Peter Wall

Personal information
- Full name: Peter Thomas Wall
- Date of birth: 13 September 1944
- Place of birth: Shrewsbury, England
- Date of death: 30 October 2024 (aged 80)
- Height: 5 ft 11 in (1.80 m)
- Position: Full-back

Senior career*
- Years: Team / Apps / (Gls)
- 1963–1965: Shrewsbury Town / 18 / (0)
- 1965–1967: Wrexham / 22 / (1)
- 1967–1970: Liverpool / 31 / (0)
- 1970–1977: Crystal Palace / 177 / (4)
- 1972–1973: → Leyton Orient (loan) / 10 / (0)
- 1977: St. Louis Stars / 18 / (0)
- 1978–1980: California Surf / 74 / (3)
- Total:  / 350 / (8)

Managerial career
- 1979–1981: California Surf
- 1982–1987: Los Angeles Lazers

= Peter Wall (footballer) =

English footballer (1944–2024)

Peter Thomas Wall (13 September 1944 – 30 October 2024) was an English professional footballer who played in England and the United States as a full-back. He subsequently became a coach in the United States.

==Playing career==
Wall was born on 13 September 1944 in Shrewsbury, although the nearby village of Westbury has also been stated as his birthplace. After leaving education at Pontesbury Secondary Modern School,
he signed a professional contract with Shrewsbury Town in 1963, making 18 league appearances during the next two seasons. He signed for Wrexham in 1965, and made 22 league appearances over the next two seasons. Wall moved to Liverpool in 1967, and over the next three seasons made 31 league appearances. Wall then signed for Crystal Palace, where he made 177 league appearances over seven seasons. While at Crystal Palace, Wall spent the 1972–73 season on loan with Leyton Orient. Wall later played in the NASL for the St. Louis Stars and the California Surf.

==Coaching career==
Following his retirement as a player following the end of the 1980 season, Wall became manager of the California Surf for the 1981 season, and the Los Angeles Lazers between 1982 and 1987.
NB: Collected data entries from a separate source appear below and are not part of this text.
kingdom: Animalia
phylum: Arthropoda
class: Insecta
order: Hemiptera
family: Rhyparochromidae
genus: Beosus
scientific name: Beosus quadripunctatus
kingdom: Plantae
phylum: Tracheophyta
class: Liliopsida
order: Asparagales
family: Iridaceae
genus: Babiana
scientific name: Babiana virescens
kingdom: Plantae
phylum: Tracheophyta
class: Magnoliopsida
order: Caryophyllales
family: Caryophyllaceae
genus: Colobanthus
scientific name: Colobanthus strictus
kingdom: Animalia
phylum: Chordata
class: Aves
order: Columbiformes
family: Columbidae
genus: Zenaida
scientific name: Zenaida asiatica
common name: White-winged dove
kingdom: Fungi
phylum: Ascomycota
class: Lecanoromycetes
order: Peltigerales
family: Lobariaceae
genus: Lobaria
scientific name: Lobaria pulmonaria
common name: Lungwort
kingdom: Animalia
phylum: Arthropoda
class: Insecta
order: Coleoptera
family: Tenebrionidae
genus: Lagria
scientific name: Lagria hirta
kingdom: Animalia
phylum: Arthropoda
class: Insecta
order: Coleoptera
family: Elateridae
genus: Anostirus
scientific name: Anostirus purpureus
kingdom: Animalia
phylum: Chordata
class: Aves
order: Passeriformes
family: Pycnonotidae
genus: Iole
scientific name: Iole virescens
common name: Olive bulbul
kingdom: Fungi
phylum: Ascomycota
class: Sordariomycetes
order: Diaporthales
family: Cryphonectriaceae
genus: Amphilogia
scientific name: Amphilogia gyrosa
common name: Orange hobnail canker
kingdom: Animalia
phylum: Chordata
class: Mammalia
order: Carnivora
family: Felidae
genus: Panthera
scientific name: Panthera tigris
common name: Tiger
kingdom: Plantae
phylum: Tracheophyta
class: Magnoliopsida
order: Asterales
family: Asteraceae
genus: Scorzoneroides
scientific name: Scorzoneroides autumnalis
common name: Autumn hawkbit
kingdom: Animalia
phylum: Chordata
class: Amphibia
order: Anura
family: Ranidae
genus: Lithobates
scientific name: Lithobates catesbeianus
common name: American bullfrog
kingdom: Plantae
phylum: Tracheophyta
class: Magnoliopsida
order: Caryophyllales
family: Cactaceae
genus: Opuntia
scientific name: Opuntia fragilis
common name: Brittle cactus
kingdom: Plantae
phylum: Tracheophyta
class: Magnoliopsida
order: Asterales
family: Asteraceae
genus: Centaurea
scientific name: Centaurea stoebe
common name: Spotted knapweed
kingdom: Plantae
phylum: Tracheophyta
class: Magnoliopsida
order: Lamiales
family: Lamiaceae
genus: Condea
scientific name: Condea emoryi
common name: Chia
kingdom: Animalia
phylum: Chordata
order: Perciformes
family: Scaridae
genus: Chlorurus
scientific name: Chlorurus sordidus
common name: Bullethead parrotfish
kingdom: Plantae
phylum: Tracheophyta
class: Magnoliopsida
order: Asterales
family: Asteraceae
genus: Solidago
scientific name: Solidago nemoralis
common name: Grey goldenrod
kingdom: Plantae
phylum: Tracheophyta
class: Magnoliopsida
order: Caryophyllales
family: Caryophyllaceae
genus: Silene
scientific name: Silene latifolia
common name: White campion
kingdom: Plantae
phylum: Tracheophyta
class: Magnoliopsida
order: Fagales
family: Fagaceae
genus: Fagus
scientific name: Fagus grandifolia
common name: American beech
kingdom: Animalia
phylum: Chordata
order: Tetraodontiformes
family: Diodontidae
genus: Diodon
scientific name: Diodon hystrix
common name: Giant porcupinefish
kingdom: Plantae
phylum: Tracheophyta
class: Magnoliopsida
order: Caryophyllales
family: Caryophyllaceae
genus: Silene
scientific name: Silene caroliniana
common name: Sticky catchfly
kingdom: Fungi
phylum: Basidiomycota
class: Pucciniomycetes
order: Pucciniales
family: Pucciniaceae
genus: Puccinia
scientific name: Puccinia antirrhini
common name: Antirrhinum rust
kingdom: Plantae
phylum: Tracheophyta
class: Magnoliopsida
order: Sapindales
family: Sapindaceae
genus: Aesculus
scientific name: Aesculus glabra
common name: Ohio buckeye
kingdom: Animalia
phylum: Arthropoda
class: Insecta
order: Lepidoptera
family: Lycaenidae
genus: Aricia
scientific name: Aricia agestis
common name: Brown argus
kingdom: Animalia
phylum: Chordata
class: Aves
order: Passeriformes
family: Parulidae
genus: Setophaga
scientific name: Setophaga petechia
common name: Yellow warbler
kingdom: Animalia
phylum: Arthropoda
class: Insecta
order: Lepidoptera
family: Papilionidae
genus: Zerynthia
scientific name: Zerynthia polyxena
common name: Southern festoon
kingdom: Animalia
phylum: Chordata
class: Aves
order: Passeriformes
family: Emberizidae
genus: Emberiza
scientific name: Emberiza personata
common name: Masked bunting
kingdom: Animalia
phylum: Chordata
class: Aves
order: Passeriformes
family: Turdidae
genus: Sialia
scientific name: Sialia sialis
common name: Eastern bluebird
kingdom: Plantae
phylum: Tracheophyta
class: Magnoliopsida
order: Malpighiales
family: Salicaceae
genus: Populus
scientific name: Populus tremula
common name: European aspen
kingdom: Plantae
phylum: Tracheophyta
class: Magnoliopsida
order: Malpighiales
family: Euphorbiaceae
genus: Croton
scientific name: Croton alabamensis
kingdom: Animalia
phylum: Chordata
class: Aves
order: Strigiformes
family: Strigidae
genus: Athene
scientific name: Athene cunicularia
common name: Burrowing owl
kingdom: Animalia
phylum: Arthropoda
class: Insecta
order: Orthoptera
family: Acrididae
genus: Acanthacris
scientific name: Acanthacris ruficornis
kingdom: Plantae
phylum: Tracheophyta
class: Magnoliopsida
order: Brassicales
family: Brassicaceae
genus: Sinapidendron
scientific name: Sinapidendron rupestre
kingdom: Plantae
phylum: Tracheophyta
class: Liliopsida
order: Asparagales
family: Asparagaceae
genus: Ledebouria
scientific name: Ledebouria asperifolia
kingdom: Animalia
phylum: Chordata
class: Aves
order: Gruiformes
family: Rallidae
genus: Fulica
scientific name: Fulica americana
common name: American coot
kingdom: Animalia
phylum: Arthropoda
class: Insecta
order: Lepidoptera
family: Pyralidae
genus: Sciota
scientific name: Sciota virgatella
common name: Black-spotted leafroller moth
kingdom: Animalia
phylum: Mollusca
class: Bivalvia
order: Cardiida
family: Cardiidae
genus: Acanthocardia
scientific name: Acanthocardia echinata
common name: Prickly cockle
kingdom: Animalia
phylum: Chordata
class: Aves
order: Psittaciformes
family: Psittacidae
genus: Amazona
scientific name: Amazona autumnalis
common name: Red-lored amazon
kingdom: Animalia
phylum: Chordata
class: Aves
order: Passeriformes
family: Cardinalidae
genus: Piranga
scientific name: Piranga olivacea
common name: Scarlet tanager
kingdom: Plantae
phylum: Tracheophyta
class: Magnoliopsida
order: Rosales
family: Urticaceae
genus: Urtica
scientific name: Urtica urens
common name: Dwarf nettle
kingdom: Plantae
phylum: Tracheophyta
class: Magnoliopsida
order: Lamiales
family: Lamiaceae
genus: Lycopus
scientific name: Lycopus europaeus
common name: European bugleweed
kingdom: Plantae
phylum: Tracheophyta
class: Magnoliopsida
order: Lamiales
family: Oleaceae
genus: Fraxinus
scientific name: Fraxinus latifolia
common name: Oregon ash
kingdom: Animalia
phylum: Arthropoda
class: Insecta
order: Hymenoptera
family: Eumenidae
==Personal life and death==
After his coaching career in America, Wall returned to Shropshire, where he was living in Oswestry and employed at motor dealers Furrow's in 2008.

Wall died on 30 October 2024, aged 80. A grandfather, he was survived by his wife, Kathleen. His funeral took place at All Saints' Church, Worthen, Shropshire, where he was buried, on 2 December 2024.